Building such a system would be an amazing win for Julia, but I feel like the simplicity of how broadcast works now is a virtue for functionality that goes in Base since it’s reasonable for a good programmer to learn how broadcast works in full detail.

Isn’t sin!(out,[1 3 5]) equivalent to

out .= sin.([1 3 4])

It seems like with the right overrides this syntax would translate to GPU arrays.

Yes, that’s the issue though. As pointed out, your solution of:

function broadcast(f::typeof(sin),x::Vector)
# do fast broadcast
end

doesn’t necessarily work because, if I understand correctly, when broadcasts are fused like in y .= sin.(x) + cos.(x), the f that is called is an anonymous function f = (x)->sin(x)+cos(x) and so writing an override for out .= sin.([1 3 4]) doesn’t easily generalize to cases where broadcast fusing will take place.

Here’s a way of looking at it. When you don’t have optimized vector forms, on the scalar form what you’d want to do is:

f = (x) -> sin(x) + cos(x)
y .= f.(x)

But you can also avoid temporaries by using non-allocating sin! and cos!, and then add them. (But this gets difficult because you need a cache). So in the case where you want to use optimized vector functions, you’d want to do something like:

sin!(cache1,x)
cos!(cache2,x)
y.= cache1 .+ cache2

Somehow we want something like y .= sin.(x) + cos.(x) to mean both of these, depending on whether a “fast vectorized form” exists. I am not sure that this could be done automatically (since how else could caches be specified?), so I am suggesting that

y .= sin!(cache1,x) .+ cos!(cache2,x)

would have to be the way to go. The RNG already do something like this so there’s precedent. So I would suggest that, since any optimized vector form is for performance, the only form that should really need to be present is the mutating version. It would be easy to document too because it would be a different function. At least placeholders for common functions like sin! should be exported from Base so that way libraries like GPU libraries could extend it. I think that’s still pretty clean and very Julia syntax.

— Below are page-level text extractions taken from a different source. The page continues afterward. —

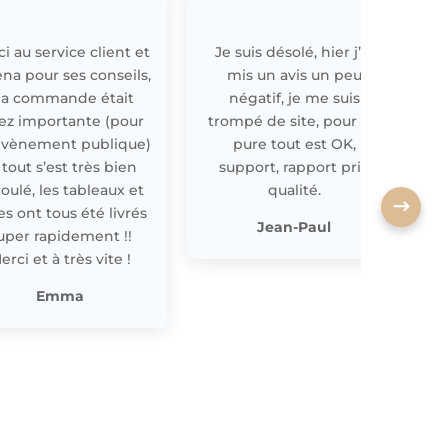
i au service client et
Je suis désolé, hier j’ai
E
ena pour ses conseils,
mis un avis un peu
a commande était
négatif, je me suis
ez importante (pour
trompé de site, pour off
évènement publique)
pure tout est OK,
 tout s’est très bien
support, rapport prix
oulé, les tableaux et
qualité.
les ont tous été livrés
p
Jean-Paul
uper rapidement !!
erci et à très vite !
Emma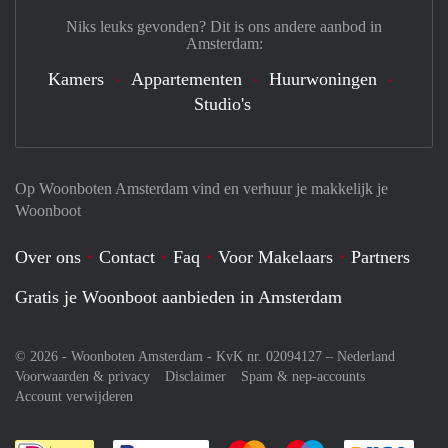
Niks leuks gevonden? Dit is ons andere aanbod in
Amsterdam:
Kamers
Appartementen
Huurwoningen
Studio's
Op Woonboten Amsterdam vind en verhuur je makkelijk je
Woonboot
Over ons
Contact
Faq
Voor Makelaars
Partners
Gratis je Woonboot aanbieden in Amsterdam
© 2026 - Woonboten Amsterdam - KvK nr. 02094127 –
Nederland
Voorwaarden & privacy
Disclaimer
Spam & nep-accounts
Account verwijderen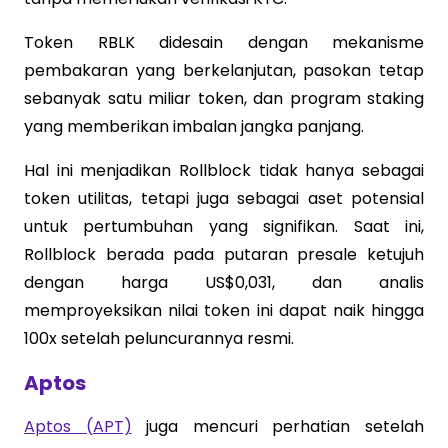
Token RBLK didesain dengan mekanisme
pembakaran yang berkelanjutan, pasokan tetap
sebanyak satu miliar token, dan program staking
yang memberikan imbalan jangka panjang.
Hal ini menjadikan Rollblock tidak hanya sebagai
token utilitas, tetapi juga sebagai aset potensial
untuk pertumbuhan yang signifikan. Saat ini,
Rollblock berada pada putaran presale ketujuh
dengan harga US$0,031, dan analis
memproyeksikan nilai token ini dapat naik hingga
100x setelah peluncurannya resmi.
Aptos
Aptos (APT)
juga mencuri perhatian setelah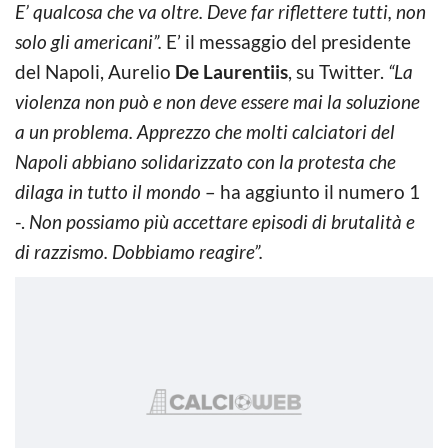
E’ qualcosa che va oltre. Deve far riflettere tutti, non
solo gli americani”.
E’ il messaggio del presidente
del Napoli, Aurelio
De Laurentiis
, su Twitter.
“La
violenza non può e non deve essere mai la soluzione
a un problema. Apprezzo che molti calciatori del
Napoli abbiano solidarizzato con la protesta che
dilaga in tutto il mondo
– ha aggiunto il numero 1
-.
Non possiamo più accettare episodi di brutalità e
di razzismo. Dobbiamo reagire”.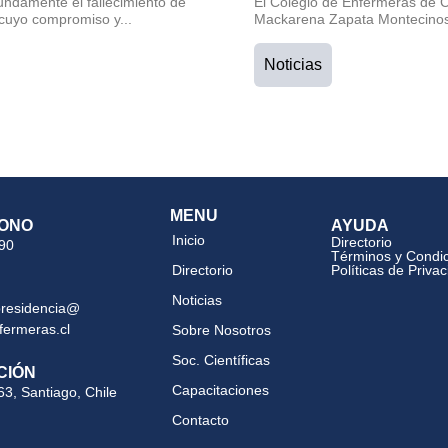
undamente el fallecimiento de
El Colegio de Enfermeras de Ch
cuyo compromiso y...
Mackarena Zapata Montecinos 
Noticias
MENU
ONO
AYUDA
Inicio
Directorio
 90
Términos y Condi
Directorio
Políticas de Priva
Noticias
presidencia@
fermeras.cl
Sobre Nosotros
Soc. Científicas
CIÓN
Capacitaciones
63, Santiago, Chile
Contacto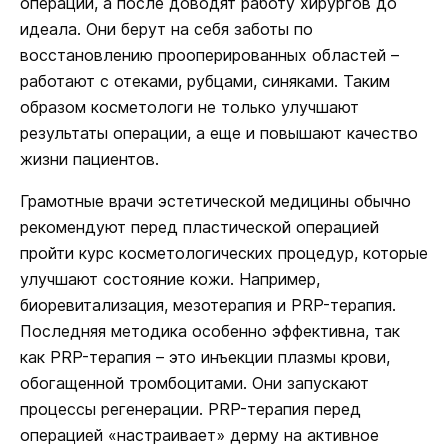
операции, а после доводят работу хирургов до
идеала. Они берут на себя заботы по
восстановлению прооперированных областей –
работают с отеками, рубцами, синяками. Таким
образом косметологи не только улучшают
результаты операции, а еще и повышают качество
жизни пациентов.
Грамотные врачи эстетической медицины обычно
рекомендуют перед пластической операцией
пройти курс косметологических процедур, которые
улучшают состояние кожи. Например,
биоревитализация, мезотерапия и PRP-терапия.
Последняя методика особенно эффективна, так
как PRP-терапия – это инъекции плазмы крови,
обогащенной тромбоцитами. Они запускают
процессы регенерации. PRP-терапия перед
операцией «настраивает» дерму на активное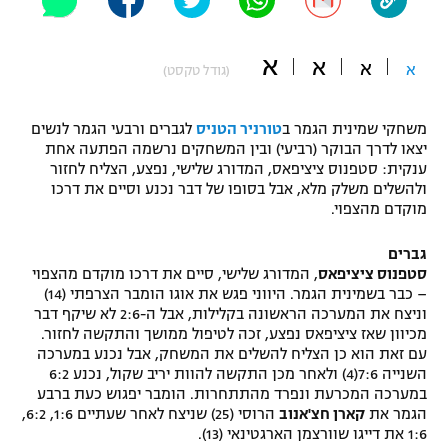
"מחצית בשכונה" – פודקאסט
אופניים
א
א
א
א
(גודל טקסט)
ספורט מוטורי
משתתפים וזוכים בפרסים
משחקי שמינית הגמר ב
טורניר הטניס
לגברים ורבעי הגמר לנשים
כדורמים
יצאו לדרך הבוקר (רביעי) ובין המשחקים נרשמה הפתעה אחת
תקנון משתתפים וזוכים בפרסים
טניס
ענקית: סטפנוס ציציפאס, המדורג שלישי, נפצע, הצליח לחזור
פוטבול אמריקאי NFL
ולהשלים משלק מלא, אבל בסופו של דבר נכנע וסיים את דרכו
תקנון עבור פעילות אלקטרה
מוקדם מהצפוי.
גיימינג E-Sports
בייסבול MLB
תקנון עבור פעילות ספורט 1 – "מרלן"
גברים
סטפנוס ציציפאס
, המדורג שלישי, סיים את דרכו מוקדם מהצפוי
ספורט אתגרי ואקסטרים
– כבר בשמינית הגמר. היווני פגש את אוגו הומבר הצרפתי (14)
תנאי שימוש
וניצח את המערכה הראשונה בקלילות, אבל ה-2:6 לא שיקף דבר
אומנויות לחימה
מכיוון שאז ציציפאס נפצע, זכה לטיפול ממושך והתקשה לחזור.
עם זאת הוא כן הצליח להשלים את המשחק, אבל נכנע במערכה
מדיניות פרטיות
השנייה 7:6(4) ולאחר מכן התקשה להוות יריב שקול, נכנע 6:2
גיימינג E-Sports
במערכה המכרעת ונפרד מהתתחרות. הומבר יפגוש כעת ברבע
הגמר את
קארן חצ'אנוב
הרוסי (25) שניצח לאחר שעתיים 1:6, 6:2,
תקנון פעילות ספורט 1
1:6 את דייגו שוורצמן הארגטינאי (13).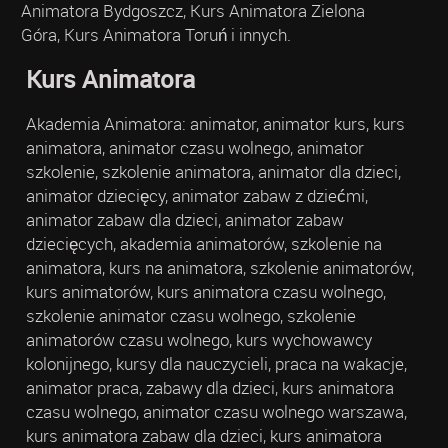
Animatora Bydgoszcz, Kurs Animatora Zielona
Góra, Kurs Animatora Toruń i innych.
Kurs Animatora
Akademia Animatora: animator, animator kurs, kurs
animatora, animator czasu wolnego, animator
szkolenie, szkolenie animatora, animator dla dzieci,
animator dziecięcy, animator zabaw z dziećmi,
animator zabaw dla dzieci, animator zabaw
dziecięcych, akademia animatorów, szkolenie na
animatora, kurs na animatora, szkolenie animatorów,
kurs animatorów, kurs animatora czasu wolnego,
szkolenie animator czasu wolnego, szkolenie
animatorów czasu wolnego, kurs wychowawcy
kolonijnego, kursy dla nauczycieli, praca na wakacje,
animator praca, zabawy dla dzieci, kurs animatora
czasu wolnego, animator czasu wolnego warszawa,
kurs animatora zabaw dla dzieci, kurs animatora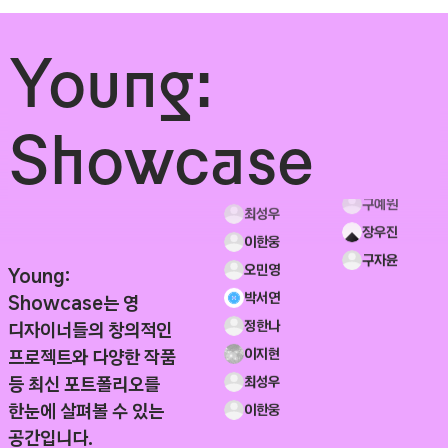
유서진
《고토양층의 방: 잔류의
정예원
Young:
기록》
'나'의 화병
구예원
[파과/구병모] 엽서 개인작업
ARGUS
장우진
오민영
구자윤
102동
ARVI
박서연
Showcase
박준호
2026
ATE!
정한나
유서진
A to C
Bend Light S
이지현
정예원
ANTI GRAVITA
Come Toget
《고토양층의 방: 잔류의
최성우
구예원
기록》
'나'의 화병
이한웅
장우진
[파과/구병모] 엽서 개인작업
오민영
구자윤
Young:
102동
박서연
Showcase는 영
2026
정한나
디자이너들의 창의적인
A to C
이지현
프로젝트와 다양한 작품
ANTI GRAVITA
최성우
등 최신 포트폴리오를
이한웅
한눈에 살펴볼 수 있는
공간입니다.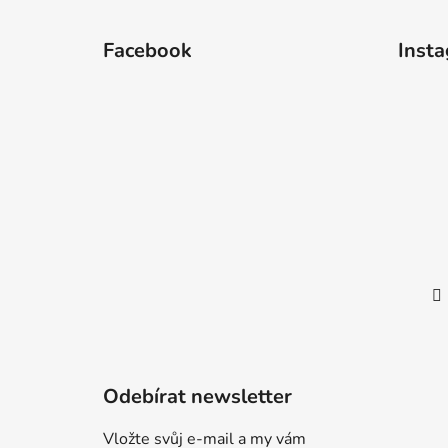
Z
á
Facebook
Inst
p
a
t
í
Odebírat newsletter
Vložte svůj e-mail a my vám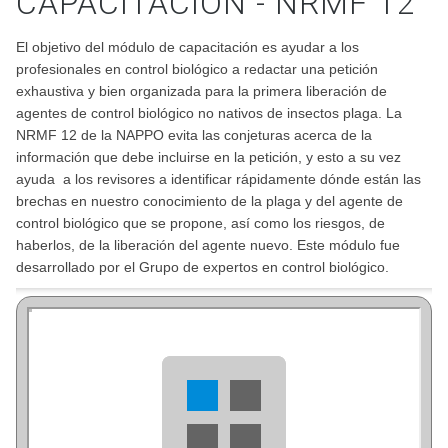
CAPACITACIÓN - NRMF 12
El objetivo del módulo de capacitación es ayudar a los
profesionales en control biológico a redactar una petición
exhaustiva y bien organizada para la primera liberación de
agentes de control biológico no nativos de insectos plaga. La
NRMF 12 de la NAPPO evita las conjeturas acerca de la
información que debe incluirse en la petición, y esto a su vez
ayuda a los revisores a identificar rápidamente dónde están las
brechas en nuestro conocimiento de la plaga y del agente de
control biológico que se propone, así como los riesgos, de
haberlos, de la liberación del agente nuevo. Este módulo fue
desarrollado por el Grupo de expertos en control biológico.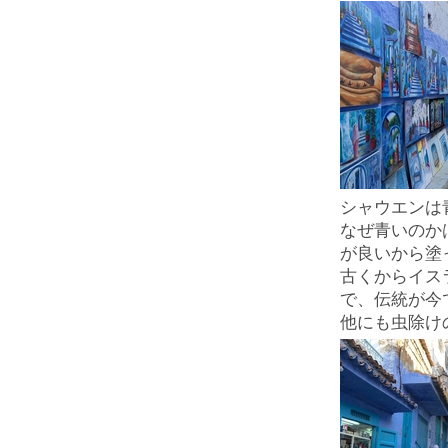
シャウエンは
なぜ青いのか
が良いから塗
古くからイス
で、伝統が今
他にも虫除け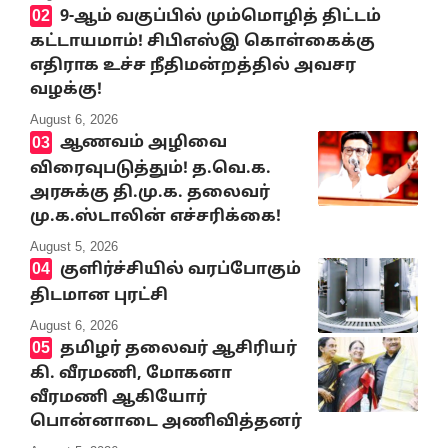
9-ஆம் வகுப்பில் மும்மொழித் திட்டம்
கட்டாயமாம்! சிபிஎஸ்இ கொள்கைக்கு
எதிராக உச்ச நீதிமன்றத்தில் அவசர
வழக்கு!
August 6, 2026
ஆணவம் அழிவை
விரைவுபடுத்தும்! த.வெ.க.
அரசுக்கு தி.மு.க. தலைவர்
மு.க.ஸ்டாலின் எச்சரிக்கை!
August 5, 2026
குளிர்ச்சியில் வரப்போகும்
திடமான புரட்சி
August 6, 2026
தமிழர் தலைவர் ஆசிரியர்
கி. வீரமணி, மோகனா
வீரமணி ஆகியோர்
பொன்னாடை அணிவித்தனர்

@johnmyleswhite I also agree with that - I’ve been experimenting with using the Transformation of CoordinateTransformations.jl more generally for stating, planning and executing computations outside of geometry. I feel you could do something like the planning of Query.jl using higher-order functions rather than macros using this approach, and yes, you could break up a vectorized computation into a bunch of introspection-friendly steps.

@ChrisRackauckas I guess my point is that its equivalent to

broadcast!(sin,  cache1, x)
broadcast!(cos,  cache2, x)
y .= cache1 .+ cache2

Therefore, overriding broadcast!(::typeof(sin),::GPUVector,::GPUVector) and broadcast!(::typeof(cos),::GPUVector,::GPUVector) would be all that’s necessary, with no need for sin! and cos!.

If a user called

broadcast!(x->cos(x) + sin(x),cache1,x)

on GPU arrays, it would just error out.

But isn’t this what broadcast fusion will automatically do?

So the user should write broadcast!(cos,cache1,x) if they don’t want broadcast fusion

I could use additional insight.
On the one hand there is multidispatch and that had preferred

sin(x::TypeOfValue) .. end
sin(xs::Vector{TypeOfValue}) .. end
# and the uses
sin( value )
sin( values )

On the other one hand there is broadcasting and that prefers

sin(x::TypeOfValue) .. end
# and the uses
sin( value )
sin.( values )

Sometimes I do not know this:
Is my value stands alone or is a vector of values or a fixed length array of values?
In that case I would have been inclined to define sin{T}( values::Vector{T} ) == sin.(values); but that is frowned upon (and, apparently, not costless even if it were accepted).

Is there a [relatively] new perspective that things that are a self-contained thing (as if length([thing…]) ==1) should not be used interchangeably with things that are a sequence of thing (as if length([thing…]) > 1)?

sin.(1) returns sin(1), So always use sin.(x) if you want it to work on both Vector and Number interchangeably.